When that will happen? I guess no one knows because as some one I know said to me while talking about Iraq: “it looks like there is no light at the end of the tunnel for Iraq”

:: Katrin said...

Hi Mixmax,

the link is working now, I must have made something wrong yesterday, sorry.

So we learn that the head of the so-called Islamic Republic is a little-known militant. And: "We are all Iraqis and we will fight for the rights of the Sunnis. We want to bring justice back to its people."

Al-Jazeera help the mufsidun to take over the Iraqi people by publishing unproofed data. Those mufsidun don’t care themselves which nationality they have. Just a few weeks ago Omar al-Farouq was killed by the Brits in Basra. CBC News tells us, he has Iraqi parents. What we know for sure is his Kuwaiti nationality. His widow, however, claims that he is born in Ambon, that’s Indonesia.

There’s an ongoing debate about the media’s role and how to deal with propaganda. Hunter is right with his point about the Nazis. The British even had a self-imposed censorship during WWII in order to protect themselves. Now CNN claims, people should have a right to see the truth. But people know that there are soldiers dying in Iraq.

The journalist who delivered the sniper video takes a firm standpoint about who wins the propaganda war. (download button at the end of the text). Was he really drunk? When talking about Iraq he doesn’t mention the Iraqi average people, he describes the self-declared insurgents and their “successful propaganda”.

So what picture do viewers get from Iraq? The underlying message of a journalist like Michael Ware is: “See, I told you, Iraq is not fit for democracy. It’s a violent tribal system and the Americans are naive.”

It would be a lot more enlightening and helpful to show Konfused Kid’s tribut to his friends instead. Viewers would understand that the kind of violence they perceive is not due to Iraqi society, but was imported. What happened to those young men is just like London, Madrid, Bali or 9/11. You’ll find the same thieves, killers, simple-minded religious guys you’ve described for Iraq. Everytime a bomb blasts, the media hurry to criticise the country that was hit. When we had the train bombers in Germany, everyone related the attempt to the Lebanon crisis. No headtitles when the true motive was revealed: the Mohamed caricatures.

Behind all the analyses and speculations is the desperate need to find a cause that you can then eliminate. But they won’t stop. I totally agree with you: the unite against something, but they don’t have a united cause. Except one: they want to take over control, they enjoy spreading fear and gaining power.
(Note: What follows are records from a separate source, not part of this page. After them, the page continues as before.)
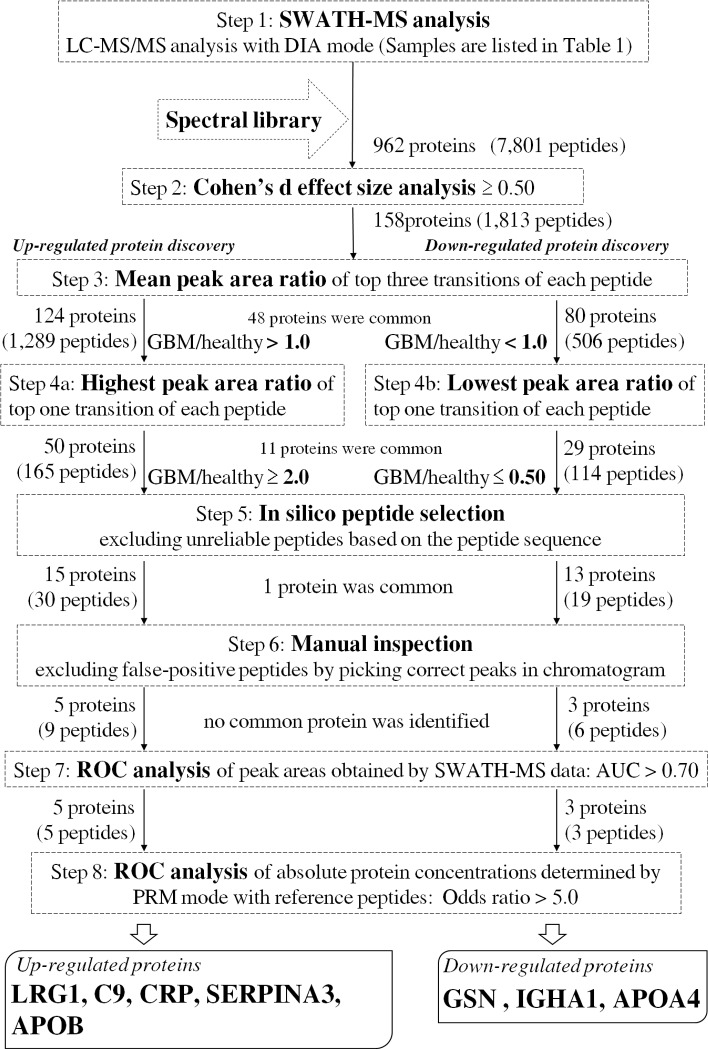
Flow diagram of GBM biomarker discovery.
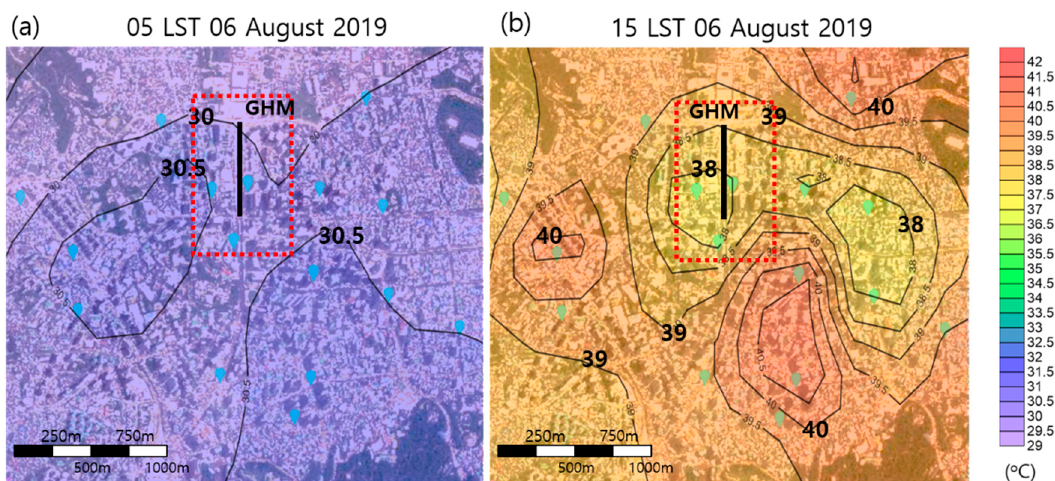
Figure 5. Horizontal distribution of air temperature obtained by kt automatic weather system (AWS) sensor network (indicated by light-blue or light-green symbols) at ( a ) 0500 LST and ( b ) 1500 LST on 6 August 2019. Open red dotted rectangle and closed black rectangle indicate the BBMEX campaign domain and the Gwanghwamun Square, respectively.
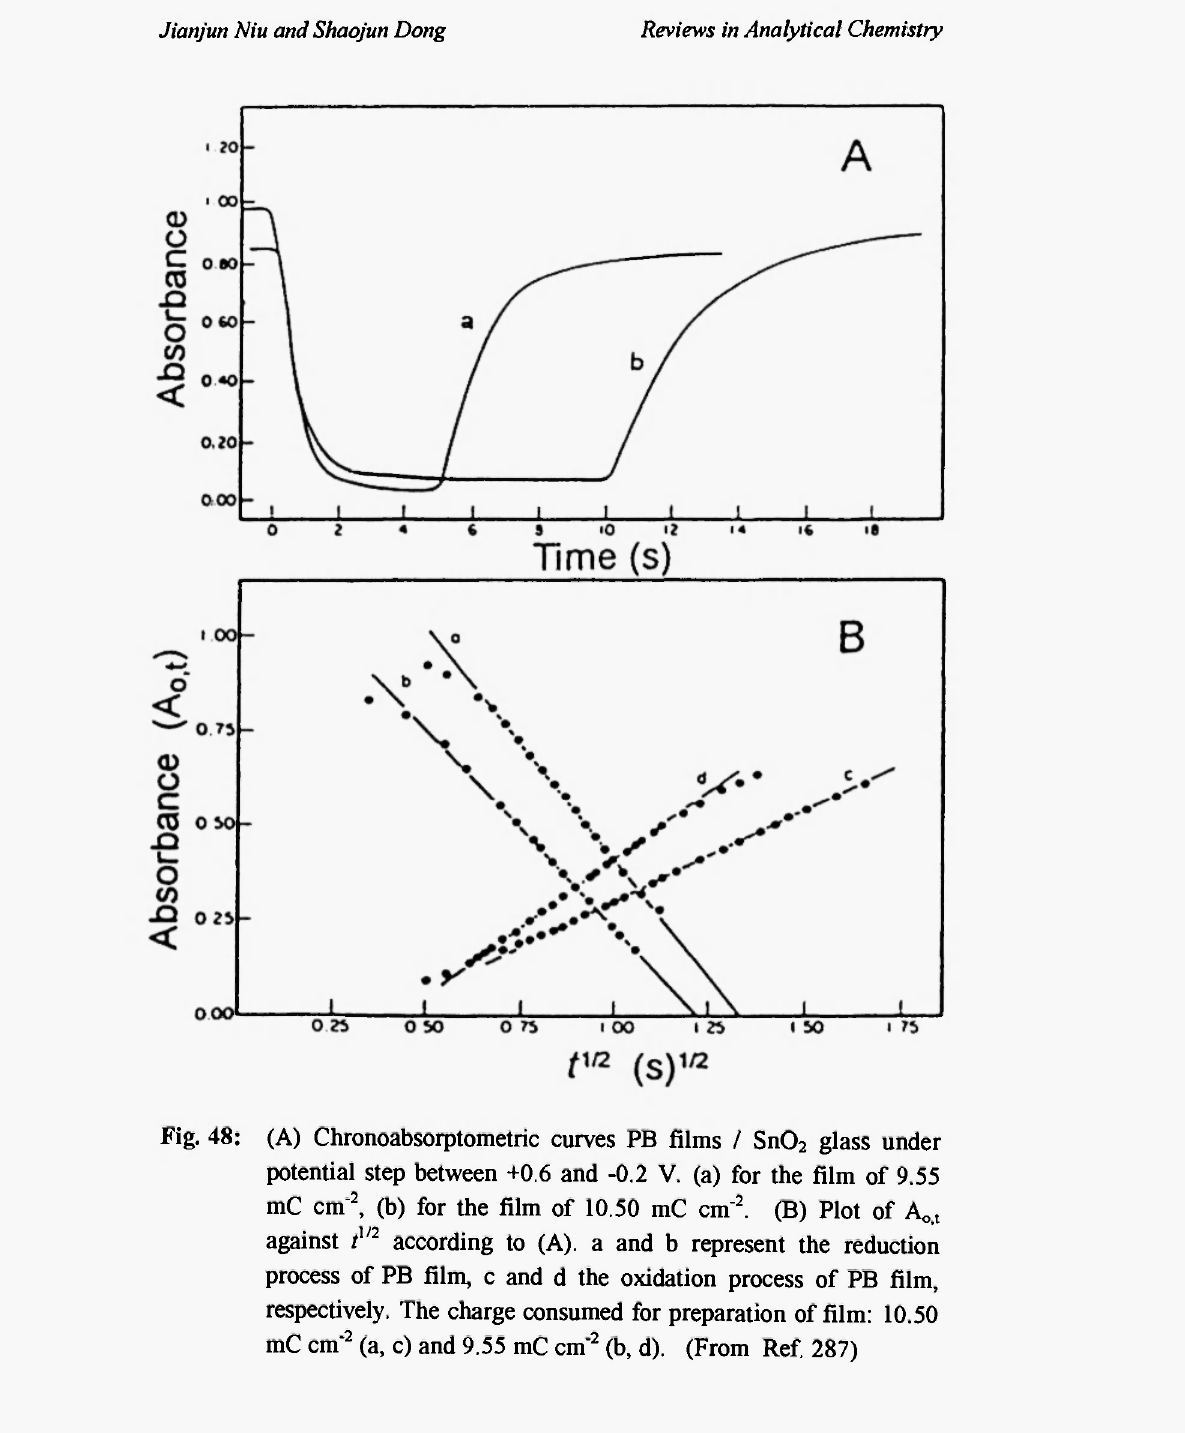
Fig. 48: (A) Chronoabsorptometric curves PB films / Sn0 glass under 2 potential step between +0.6 and -0.2 V. (a) for the film of 9.55 mC cm" 2 , (b) for the film of 10.50 mC cm" 2 . (B) Plot of A«,, against i 1/2 according to (A), a and b represent the reduction process of PB film, c and d the oxidation process of PB film, respectively. The charge consumed for preparation of film: 10.50 mC cm" 2 (a, c) and 9.55 mC cm" 2 (b, d). (From Ref. 287)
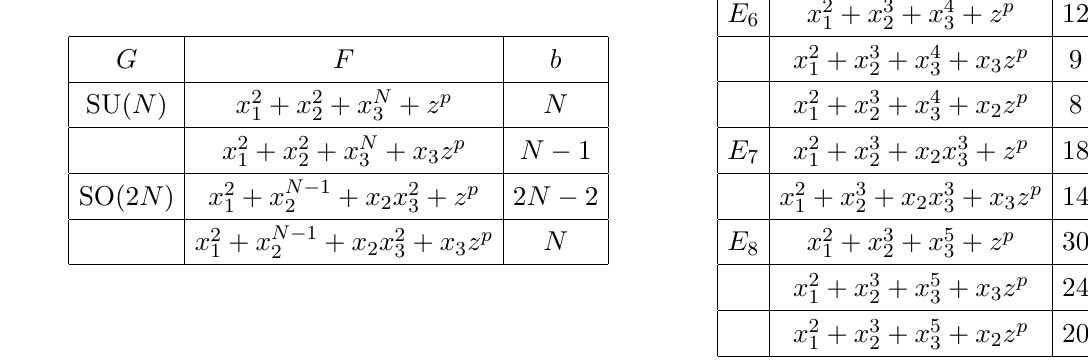
Table 1 . Hypersurface singularities ( F = 0 ) realizing the D b with all the allowed values of b for each G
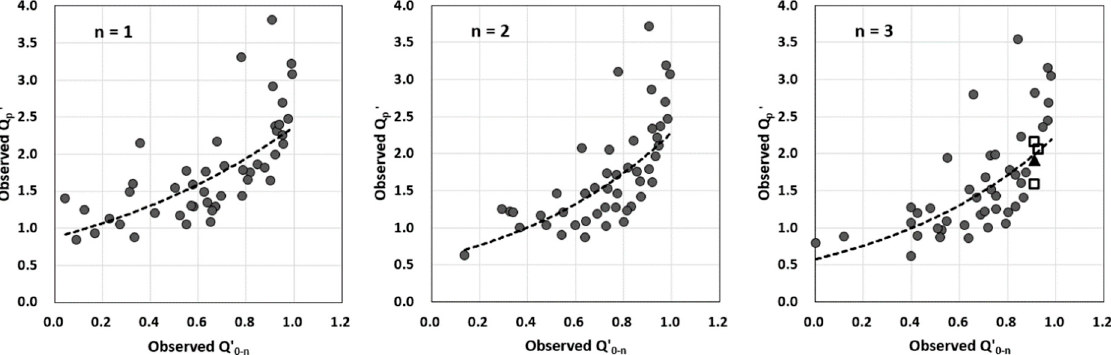
Figure 5. Relationship between the standardized instantaneous flood peak and the standardized daily flood hydrograph rising-limb steepness index (unit: m 3 /s/ ( 86,400 m 3 )).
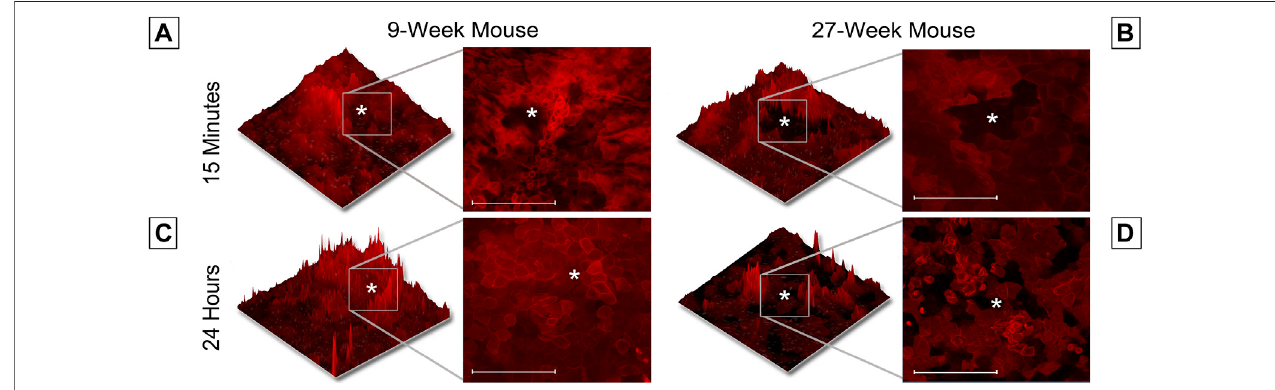
FIGURE4| Woundhealingoccursmorerapidlyin9-weekthan27-weekmice.EnucleatedglobeswerestainedwithCellMaskDeepRed(red)andimagedusingthe Zeiss LSM 880 confocal microscope both before and after healing for 24 h in growth media. Images were taken of corneal wounds 15 min or 24 h after injury in both 9- week (A,C) and27-week (B,D) mice.Inallimages, thewoundismarkedwithawhiteasterisk.Twelve opticalsections ofonemicroneach weretakenforeverycondition and Zen software was used to make a 2.5D topographical map of the wounds in the corneas. After 24 h, wounds in 9-week mice had fully closed. Wounds in 27- week mice remained open. Wound depth (Two-tailed Student ’ s t-test, p = 0.999) and diameter (Two-tailed Student ’ s t-test, p = 0.999) were consistent between samples. The data represent three eyes per condition, with each eye from one mouse. Scale bar represents 20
Look at the history of the PLO and where the Palestinians are now. Arafat killed numerous Muslims in his career, he spread his violence to Jordan, incited a terrible civil war in Lebanon and Tunis had to suffer as well, even though it was spared from the worse compared to the other hosting countries. His great-uncle started by killing his moderate rivals, Arafat continued to control his people by mere violence. While all this went unnotice by the public, now that the declared enemy withdraw, the are continiously killing each other. If I don’t see a light at the end of the tunnel, it is for those Palestinians. I see no hope for them, not because of Israel but because of them having become what a friend of mine called a sucicide society.

We didn’t know much about Iraq’s society while Saddam was in power. When the question of the war came up, I was not able to come to a conclusion. But I argued against those who said that Iraqis were not fit for freedom or democracy pointing out that Iraq had just as much a chance as Germany had, from the facts we knew at that time. Today I’m even more certain about it. You have a better chance than Lebanon.

This is not ME against the West, it is not Islam against Christianity. It is the moderate against the anonymous extremists. As long as we give the mufsidun a chance to hide behind other causes, religions or entire people, the case is lost. Look at Algeria – it is in the claws of the same mufsidun. There’s no Israel involved, nor are the US. The sad point is that a dead Muslim is only worth mentioning, when he is killed by the above mentioned. Fact is, that the overwhelming majority of people being killed, threatened and oppressed by the mufsidun are Muslims.